* [Instructions for the task]:
Make an exact copy of all the entries, but do not reproduce the pictures.

Dataset records:
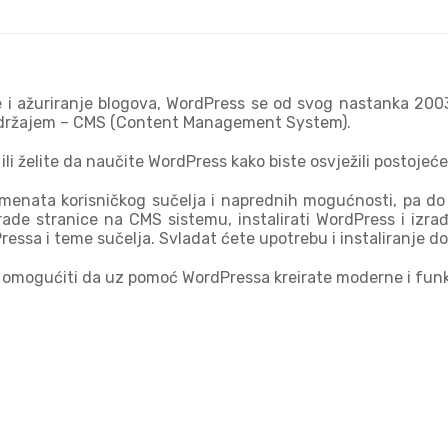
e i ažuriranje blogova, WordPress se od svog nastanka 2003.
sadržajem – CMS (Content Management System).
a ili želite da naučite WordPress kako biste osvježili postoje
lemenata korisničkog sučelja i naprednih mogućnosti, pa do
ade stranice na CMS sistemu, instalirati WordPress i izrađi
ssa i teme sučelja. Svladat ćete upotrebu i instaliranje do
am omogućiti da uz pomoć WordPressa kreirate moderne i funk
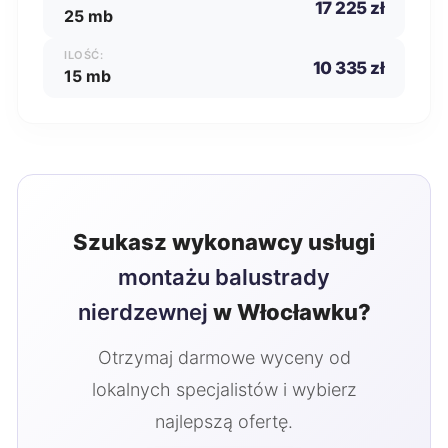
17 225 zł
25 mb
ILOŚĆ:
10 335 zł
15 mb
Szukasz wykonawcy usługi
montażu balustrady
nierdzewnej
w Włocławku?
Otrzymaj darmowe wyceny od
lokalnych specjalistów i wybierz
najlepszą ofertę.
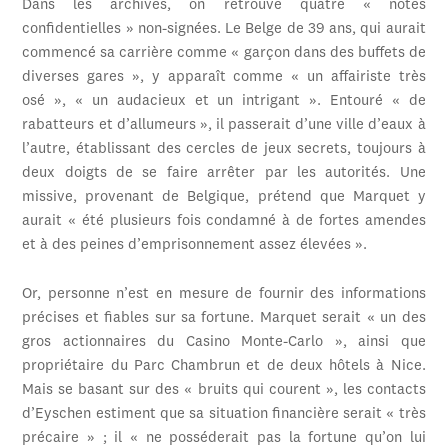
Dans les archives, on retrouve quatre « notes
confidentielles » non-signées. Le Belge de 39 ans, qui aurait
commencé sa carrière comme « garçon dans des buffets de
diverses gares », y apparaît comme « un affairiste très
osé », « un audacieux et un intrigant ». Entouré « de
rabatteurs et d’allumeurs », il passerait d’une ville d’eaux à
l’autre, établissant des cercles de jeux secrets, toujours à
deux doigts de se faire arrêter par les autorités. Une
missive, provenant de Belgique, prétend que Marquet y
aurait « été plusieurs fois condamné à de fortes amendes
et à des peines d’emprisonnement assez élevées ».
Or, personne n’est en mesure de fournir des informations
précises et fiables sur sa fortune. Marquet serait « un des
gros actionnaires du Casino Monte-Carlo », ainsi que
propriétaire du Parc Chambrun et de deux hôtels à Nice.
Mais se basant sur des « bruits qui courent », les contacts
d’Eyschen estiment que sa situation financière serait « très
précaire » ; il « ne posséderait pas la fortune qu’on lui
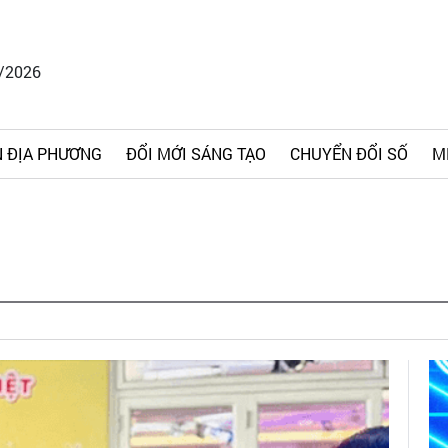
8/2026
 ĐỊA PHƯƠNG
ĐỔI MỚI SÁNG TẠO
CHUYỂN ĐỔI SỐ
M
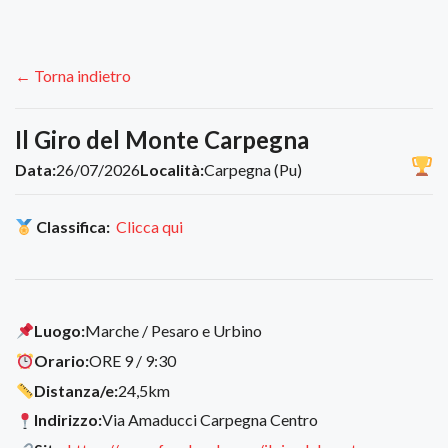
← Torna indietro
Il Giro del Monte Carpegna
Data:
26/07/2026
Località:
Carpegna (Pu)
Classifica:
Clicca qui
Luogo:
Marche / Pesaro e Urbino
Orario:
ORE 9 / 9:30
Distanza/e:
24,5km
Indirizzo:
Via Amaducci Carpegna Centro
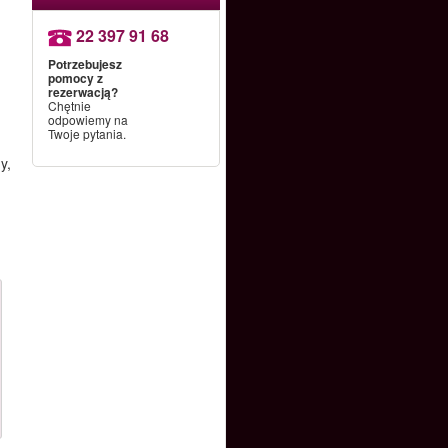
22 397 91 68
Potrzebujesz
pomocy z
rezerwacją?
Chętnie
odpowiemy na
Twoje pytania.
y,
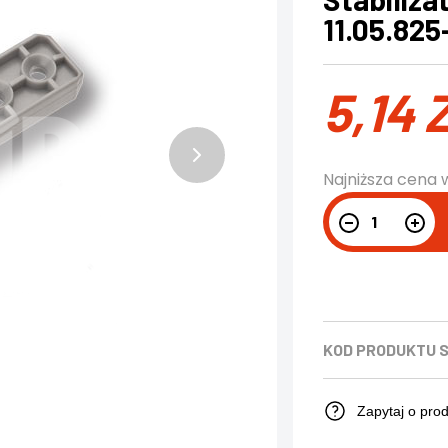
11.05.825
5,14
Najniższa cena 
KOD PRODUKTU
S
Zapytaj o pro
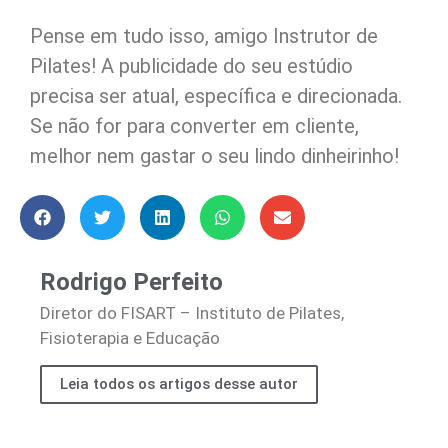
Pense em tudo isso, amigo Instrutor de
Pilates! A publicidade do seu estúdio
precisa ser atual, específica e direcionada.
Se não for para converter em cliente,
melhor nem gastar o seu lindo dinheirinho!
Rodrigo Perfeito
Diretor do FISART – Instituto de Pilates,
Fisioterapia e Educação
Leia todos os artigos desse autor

* [Task response]:
e i ažuriranje blogova, WordPress se od svog nastanka 2003.
sadržajem – CMS (Content Management System).
a ili želite da naučite WordPress kako biste osvježili postoje
lemenata korisničkog sučelja i naprednih mogućnosti, pa do
ade stranice na CMS sistemu, instalirati WordPress i izrađi
ssa i teme sučelja. Svladat ćete upotrebu i instaliranje do
am omogućiti da uz pomoć WordPressa kreirate moderne i funk
17 225 zł
25 mb
ILOŚĆ:
10 335 zł
15 mb
Szukasz wykonawcy usługi
montażu balustrady
nierdzewnej
w Włocławku?
Otrzymaj darmowe wyceny od
lokalnych specjalistów i wybierz
najlepszą ofertę.
Dans les archives, on retrouve quatre « notes
confidentielles » non-signées. Le Belge de 39 ans, qui aurait
commencé sa carrière comme « garçon dans des buffets de
diverses gares », y apparaît comme « un affairiste très
osé », « un audacieux et un intrigant ». Entouré « de
rabatteurs et d’allumeurs », il passerait d’une ville d’eaux à
l’autre, établissant des cercles de jeux secrets, toujours à
deux doigts de se faire arrêter par les autorités. Une
missive, provenant de Belgique, prétend que Marquet y
aurait « été plusieurs fois condamné à de fortes amendes
et à des peines d’emprisonnement assez élevées ».
Or, personne n’est en mesure de fournir des informations
précises et fiables sur sa fortune. Marquet serait « un des
gros actionnaires du Casino Monte-Carlo », ainsi que
propriétaire du Parc Chambrun et de deux hôtels à Nice.
Mais se basant sur des « bruits qui courent », les contacts
d’Eyschen estiment que sa situation financière serait « très
précaire » ; il « ne posséderait pas la fortune qu’on lui
8/2026
 ĐỊA PHƯƠNG
ĐỔI MỚI SÁNG TẠO
CHUYỂN ĐỔI SỐ
M
← Torna indietro
Il Giro del Monte Carpegna
Data:
26/07/2026
Località:
Carpegna (Pu)
Classifica:
Clicca qui
Luogo:
Marche / Pesaro e Urbino
Orario:
ORE 9 / 9:30
Distanza/e:
24,5km
Indirizzo:
Via Amaducci Carpegna Centro
22 397 91 68
Potrzebujesz
pomocy z
rezerwacją?
Chętnie
odpowiemy na
Twoje pytania.
y,
11.05.825
5,14
Najniższa cena 
KOD PRODUKTU
S
Zapytaj o pro
Pense em tudo isso, amigo Instrutor de
Pilates! A publicidade do seu estúdio
precisa ser atual, específica e direcionada.
Se não for para converter em cliente,
melhor nem gastar o seu lindo dinheirinho!
Rodrigo Perfeito
Diretor do FISART – Instituto de Pilates,
Fisioterapia e Educação
Leia todos os artigos desse autor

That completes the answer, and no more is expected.